Previously, the reporting responsibility primarily lay with conventional banking entities. However, the digital economy’s rapid expansion necessitates broader reporting obligations. Now, even neobanks and other digital payment systems must periodically report specific data concerning professional profiles and significant financial transactions. This extensive data collection offers the Treasury a more complete picture of previously obscure financial flows.

### Neobanks in Focus

To address the unique challenges posed by digital financial entities such as neobanks, the plan highlights the need for enhanced scrutiny. These banks operate mainly through technological platforms and often lack a physical presence in Spain. While the Treasury aims to track potential discrepancies in income reporting, it does not penalize users simply for holding accounts with neobanks like Revolut or N26.

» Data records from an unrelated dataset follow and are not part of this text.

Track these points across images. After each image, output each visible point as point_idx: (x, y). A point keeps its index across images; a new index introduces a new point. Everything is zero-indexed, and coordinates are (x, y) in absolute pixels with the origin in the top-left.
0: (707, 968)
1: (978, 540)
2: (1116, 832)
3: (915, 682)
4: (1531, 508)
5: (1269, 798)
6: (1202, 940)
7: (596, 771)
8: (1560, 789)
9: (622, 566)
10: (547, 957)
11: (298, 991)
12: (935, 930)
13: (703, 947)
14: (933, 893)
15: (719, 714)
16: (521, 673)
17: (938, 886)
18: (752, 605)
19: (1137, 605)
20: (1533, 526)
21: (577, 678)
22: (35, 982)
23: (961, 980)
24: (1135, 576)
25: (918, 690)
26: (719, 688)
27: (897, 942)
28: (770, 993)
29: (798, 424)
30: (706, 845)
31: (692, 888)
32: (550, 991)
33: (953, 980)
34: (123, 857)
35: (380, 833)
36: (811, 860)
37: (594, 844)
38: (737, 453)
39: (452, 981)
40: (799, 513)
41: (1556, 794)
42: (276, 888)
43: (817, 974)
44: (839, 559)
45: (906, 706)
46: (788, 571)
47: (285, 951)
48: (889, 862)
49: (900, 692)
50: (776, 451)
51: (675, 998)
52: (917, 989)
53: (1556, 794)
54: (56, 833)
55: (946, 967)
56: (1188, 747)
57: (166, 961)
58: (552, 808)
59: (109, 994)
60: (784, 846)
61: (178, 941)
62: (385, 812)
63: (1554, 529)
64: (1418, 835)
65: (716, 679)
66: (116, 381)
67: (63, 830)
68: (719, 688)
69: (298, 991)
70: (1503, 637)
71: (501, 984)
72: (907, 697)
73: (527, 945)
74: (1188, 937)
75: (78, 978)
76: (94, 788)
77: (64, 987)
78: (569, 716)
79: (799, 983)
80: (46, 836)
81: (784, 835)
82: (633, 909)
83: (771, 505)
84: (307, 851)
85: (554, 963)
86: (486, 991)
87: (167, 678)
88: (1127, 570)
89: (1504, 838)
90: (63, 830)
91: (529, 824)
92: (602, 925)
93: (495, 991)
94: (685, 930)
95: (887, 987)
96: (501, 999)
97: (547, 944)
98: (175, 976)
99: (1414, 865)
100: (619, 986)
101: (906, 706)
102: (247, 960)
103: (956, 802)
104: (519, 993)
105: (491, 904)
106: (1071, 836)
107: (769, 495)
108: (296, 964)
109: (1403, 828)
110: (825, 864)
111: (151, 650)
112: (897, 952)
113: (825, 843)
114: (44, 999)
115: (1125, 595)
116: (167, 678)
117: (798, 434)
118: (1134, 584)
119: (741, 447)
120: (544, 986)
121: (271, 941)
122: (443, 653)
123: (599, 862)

### Online Selling and the DAC7 Directive

Another significant area of focus within the 2026 plan is online sales platforms, such as Wallapop and Vinted. The BOE has noted a remarkable growth in transactions on these platforms, doubling between 2020 and 2025. Under the European DAC7 directive, these platforms are now required to report the income of sellers to the Treasury. This enables the Treasury to cross-reference declared earnings with reported income and investigate discrepancies effectively.

### The Critical Distinction: Individual vs. Professional Use

The new regulations put particular emphasis on differentiating between individual and professional transactions. Platforms are only required to report data for users using their services in a business capacity or those engaging in high-frequency transactions indicative of a hidden economy. Casual users selling personal items will remain unaffected, but professionals circumventing tax obligations will find themselves in the Treasury’s crosshairs.

### Implications for Freelancers and Business Owners

If you’re a freelancer or a business owner using Bizum or a similar platform for customer transactions, the landscape has changed significantly. These payment methods are now subject to Treasury reporting. This advancement allows for a more efficient and expedient process in comparing declared income with actual earnings reported to the Treasury, closing the gap on tax evasion strategies.

By fostering transparency in the burgeoning digital economy, the 2026 Tax and Customs Control Plan aims to create a fairer fiscal landscape that effectively adapts to modern financial practices.